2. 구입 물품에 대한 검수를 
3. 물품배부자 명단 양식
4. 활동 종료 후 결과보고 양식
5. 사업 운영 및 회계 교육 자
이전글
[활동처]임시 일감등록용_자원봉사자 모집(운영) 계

──────────────────────────────

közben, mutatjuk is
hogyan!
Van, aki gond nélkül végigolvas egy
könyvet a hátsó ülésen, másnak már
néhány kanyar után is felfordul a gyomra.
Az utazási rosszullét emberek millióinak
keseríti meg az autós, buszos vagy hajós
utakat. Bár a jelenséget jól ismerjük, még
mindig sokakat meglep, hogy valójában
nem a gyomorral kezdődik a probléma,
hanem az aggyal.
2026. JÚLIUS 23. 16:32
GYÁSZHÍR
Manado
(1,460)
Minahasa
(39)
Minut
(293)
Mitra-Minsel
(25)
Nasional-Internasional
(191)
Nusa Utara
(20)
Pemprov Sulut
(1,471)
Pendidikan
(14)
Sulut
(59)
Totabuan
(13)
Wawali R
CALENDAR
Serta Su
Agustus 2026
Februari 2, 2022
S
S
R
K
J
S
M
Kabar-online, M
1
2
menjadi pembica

──────────────────────────────

Task description: In the records above, the line with "2. 구입 물품에 대한 검수를" marks the start and the line with "[활동처]임시 일감등록용_자원봉사자 모집(운영) 계" marks the end; copy that stretch exactly, both lines included, and nothing else.

Solution to this exercise:
2. 구입 물품에 대한 검수를 
3. 물품배부자 명단 양식
4. 활동 종료 후 결과보고 양식
5. 사업 운영 및 회계 교육 자
이전글
[활동처]임시 일감등록용_자원봉사자 모집(운영) 계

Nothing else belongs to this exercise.